Extracted page text data
____________________
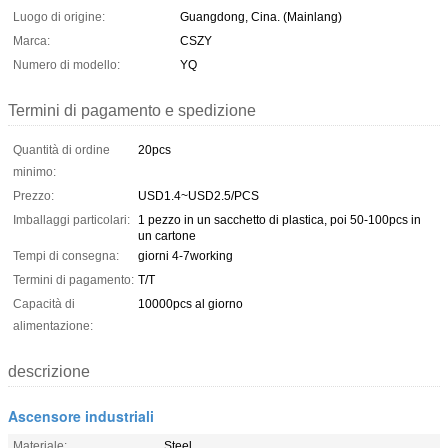
Luogo di origine:
Guangdong, Cina. (Mainlang)
Marca:
CSZY
Numero di modello:
YQ
Termini di pagamento e spedizione
Quantità di ordine
20pcs
minimo:
Prezzo:
USD1.4~USD2.5/PCS
Imballaggi particolari:
1 pezzo in un sacchetto di plastica, poi 50-100pcs in
un cartone
Tempi di consegna:
giorni 4-7working
Termini di pagamento:
T/T
Capacità di
10000pcs al giorno
alimentazione:
descrizione
Ascensore industriali
Materiale:
Steel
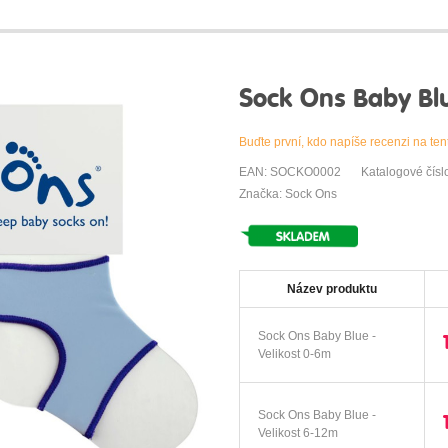
Sock Ons Baby Bl
Buďte první, kdo napíše recenzi na ten
EAN: SOCKO0002
Katalogové čís
Značka: Sock Ons
Název produktu
Sock Ons Baby Blue -
Velikost 0-6m
Sock Ons Baby Blue -
Velikost 6-12m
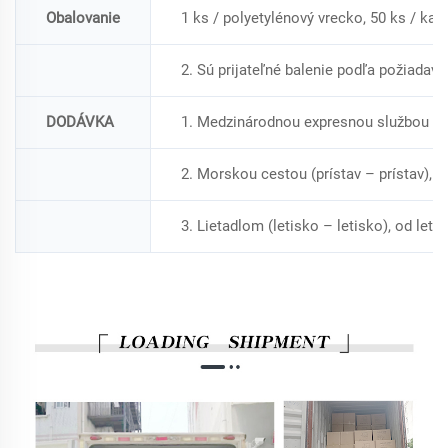
Obalovanie
1 ks / polyetylénový vrecko, 50 ks / kar
2. Sú prijateľné balenie podľa požiadavi
DODÁVKA
1. Medzinárodnou expresnou službou (do
2. Morskou cestou (prístav – prístav), F
3. Lietadlom (letisko – letisko), od let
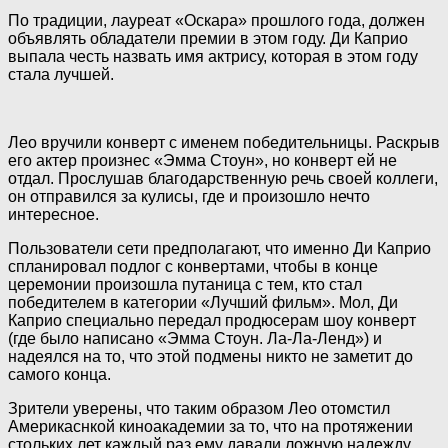
По традиции, лауреат «Оскара» прошлого года, должен
объявлять обладатели премии в этом году. Ди Каприо
выпала честь назвать имя актрису, которая в этом году
стала лучшей.
Лео вручили конверт с именем победительницы. Раскрыв
его актер произнес «Эмма Стоун», но конверт ей не
отдал. Прослушав благодарственную речь своей коллеги,
он отправился за кулисы, где и произошло нечто
интересное.
Пользователи сети предполагают, что именно Ди Каприо
спланировал подлог с конвертами, чтобы в конце
церемонии произошла путаница с тем, кто стал
победителем в категории «Лучший фильм». Мол, Ди
Каприо специально передал продюсерам шоу конверт
(где было написано «Эмма Стоун. Ла-Ла-Ленд») и
надеялся на то, что этой подмены никто не заметит до
самого конца.
Зрители уверены, что таким образом Лео отомстил
Америкаснкой киноакадемии за то, что на протяжении
стольких лет каждый раз ему давали ложную надежду.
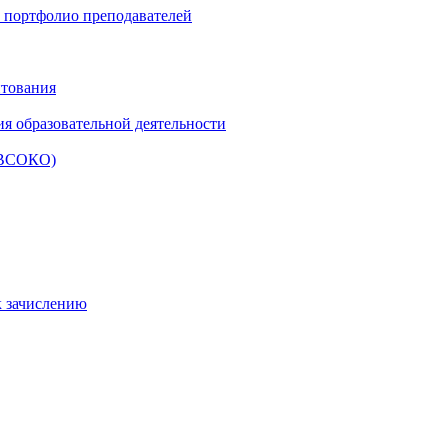
и портфолио преподавателей
итования
ия образовательной деятельности
 (ВСОКО)
к зачислению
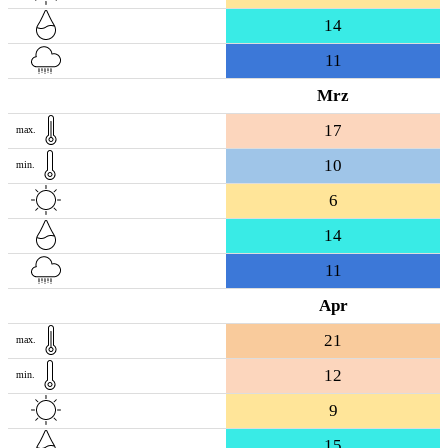
14
11
Mrz
17
max.
10
min.
6
14
11
Apr
21
max.
12
min.
9
15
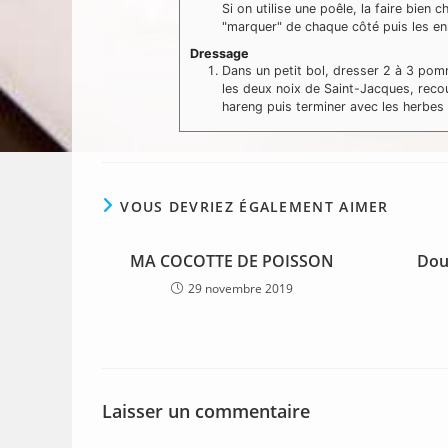
Si on utilise une poêle, la faire bien c
"marquer" de chaque côté puis les en
Dressage
Dans un petit bol, dresser 2 à 3 pomm
les deux noix de Saint-Jacques, recou
hareng puis terminer avec les herbes 
VOUS DEVRIEZ ÉGALEMENT AIMER
MA COCOTTE DE POISSON
Dou
29 novembre 2019
Laisser un commentaire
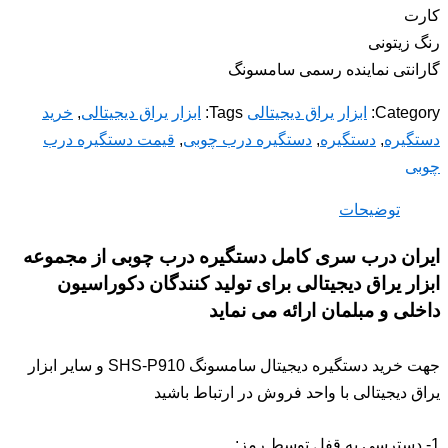
کارت
رنگ زیتونی
گارانتی نماینده رسمی سامسونگ
Category:
ابزار یراق دیجیتالی
Tags:
ابزار یراق دیجیتالی
,
خرید
دستگیره
,
دستگیره
,
دستگیره درب چوبی
,
قیمت دستگیره درب
چوبی
توضیحات
ایران درب سری کامل دستگیره درب چوبی از مجموعه
ابزار یراق دیجیتالی برای تولید کنندگان دکوراسیون
داخلی و مبلمان ارائه می نماید
جهت خرید دستگیره دیجیتال سامسونگ SHS-P910 و سایر ابزار
یراق دیجیتالی با واحد فروش در ارتباط باشید
1- دسترسی به قفل توسط رمز:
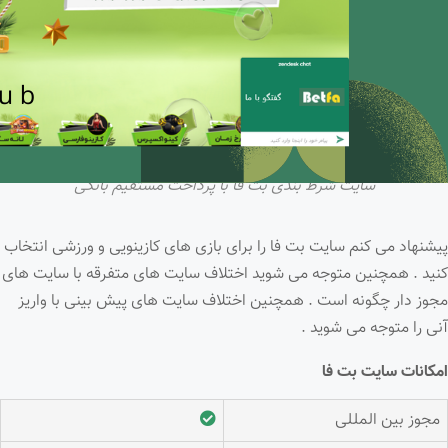
سایت شرط بندی بت فا با پرداخت مستقیم بانکی
پیشنهاد می کنم سایت بت فا را برای بازی های کازینویی و ورزشی انتخاب
کنید . همچنین متوجه می شوید اختلاف سایت های متفرقه با سایت های
مجوز دار چگونه است . همچنین اختلاف سایت های پیش بینی با واریز
آنی را متوجه می شوید .
امکانات سایت بت فا
مجوز بین المللی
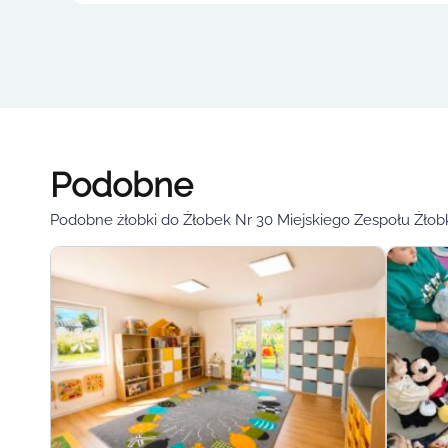
Podobne
Podobne żłobki do Żłobek Nr 30 Miejskiego Zespołu Żło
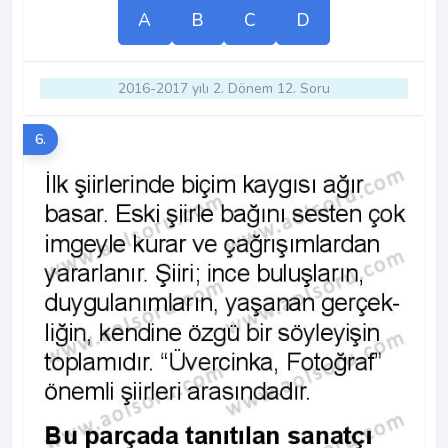
A
B
C
D
2016-2017 yılı 2. Dönem 12. Soru
6.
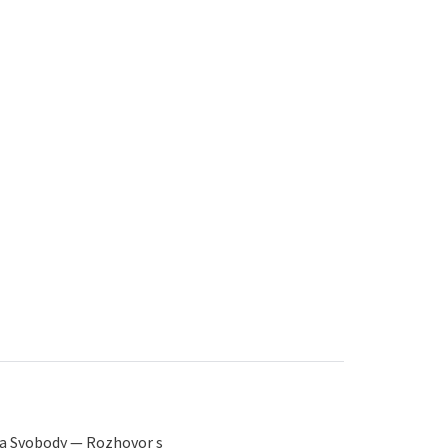
ra Svobody — Rozhovor s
____________________
Work request: Your task is to copy only the lines above starting at the one containing "стала лучшей." and ending at the one containing "и портфолио преподавателей". Copy them exactly, both ends included, and omit the pictures.

Task result:
стала лучшей.
Лео вручили конверт с именем победительницы. Раскрыв
его актер произнес «Эмма Стоун», но конверт ей не
отдал. Прослушав благодарственную речь своей коллеги,
он отправился за кулисы, где и произошло нечто
интересное.
Пользователи сети предполагают, что именно Ди Каприо
спланировал подлог с конвертами, чтобы в конце
церемонии произошла путаница с тем, кто стал
победителем в категории «Лучший фильм». Мол, Ди
Каприо специально передал продюсерам шоу конверт
(где было написано «Эмма Стоун. Ла-Ла-Ленд») и
надеялся на то, что этой подмены никто не заметит до
самого конца.
Зрители уверены, что таким образом Лео отомстил
Америкаснкой киноакадемии за то, что на протяжении
стольких лет каждый раз ему давали ложную надежду.
и портфолио преподавателей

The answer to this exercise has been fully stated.